A snap decision in 2017 to get the test after seeing a poster in her doctor’s office led to the removal of a marble-size tumor. She quit smoking and tells everyone she knows about the scan, sometimes handing fliers about it to people she sees smoking.

Though studies show an annual low-dose CT scan can prevent lung-cancer deaths, the scan was first recommended based on limited data and flags false positives that can lead to unnecessary, invasive biopsies and costly follow-up.

“I was definitely hesitant to implement it in my own practice," said Dr. Kenny Lin, a family physician in Lancaster, Pa.
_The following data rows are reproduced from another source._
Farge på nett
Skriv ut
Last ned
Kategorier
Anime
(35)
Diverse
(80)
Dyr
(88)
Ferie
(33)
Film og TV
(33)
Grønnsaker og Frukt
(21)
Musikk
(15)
More data and better methods for reducing false alarms have made him more confident in the test, he said.

The American Academy of Family Physicians, which first recommended against the scan, endorsed itin 2021 on the strength of the new data. The academy called for more research on the risks of the scan and for work to address barriers to screening among communities of color.

Moffitt Cancer Center in Tampa and Ohio State University Comprehensive Cancer Center in Columbus, Ohio, are planning to use mobile-screening vans to reach more patients, after efforts were derailed during the Covid-19 pandemic. Mount Sinai Health System in New York said it more than doubled the number of people it screened between 2017 and 2022.

The Veterans Health Administration increased its screening rate by nearly 80% in a similar time period, said Dr. Nichole Tanner, a pulmonary and critical-care physician at the Ralph H. Johnson VA Healthcare System in Charleston, S.C. “We’re moving in the right direction," she said.